Contracts entered into between parties impose contractual obligations on both the parties for the
performance of such contract. However, many times unforeseen or unforeseeable supervening
events occur which make the performance of the contracts impossible due to no fault of either
party. In such cases, the contract is said to be frustrated. Frustration of contract results in
involuntary extinction of the contractual obligations of both parties and consequently, the parties
are relieved from their rights and liabilities. The doctrine of frustration was initially used by the
English Courts in 1863 in the case of Taylor vs. Cardwell. The Doctrine of Frustration under The
Indian Contract Act, 1872 is envisaged in Section 56 of the Act, which states that an agreement
to do an act impossible in itself is void. Further, a contract to do an act which, becomes
impossible, or, by reason of some event which the promisor could not prevent, unlawful,
becomes void when the act becomes impossible or unlawful. In India, the concept of Doctrine of
Frustration has developed in case of Satyabrata Ghose v. Mugneeram Bangur.

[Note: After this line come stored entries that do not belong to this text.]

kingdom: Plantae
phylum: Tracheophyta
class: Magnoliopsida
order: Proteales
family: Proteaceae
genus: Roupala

In order to
establish that a contract is frustrated, the below mentioned conditions are required to be
satisfied:-

 There must be a valid and subsisting contract between the parties;

 There must be some part of the contract yet to be performed;

 That part of the contract, which is yet to be performed, should become impossible or
unlawful; and

 That the impossibility should be by reasons of some event which the promisor could not
prevent.

STATEMENT OF PROBLEM

In India, since Section 56 of the Contract Act, itself, embodies the doctrine of frustration, the
controversy is fairly narrow. The aspect of discharge of contract has to, therefore, be
analysed within the contours of Section 56 of the Contract Act. However, it cannot be
entirely ruled out that the doctrine of frustration, as recognised in English law, does not come
within the parameters of Section 56 of the Contract Act.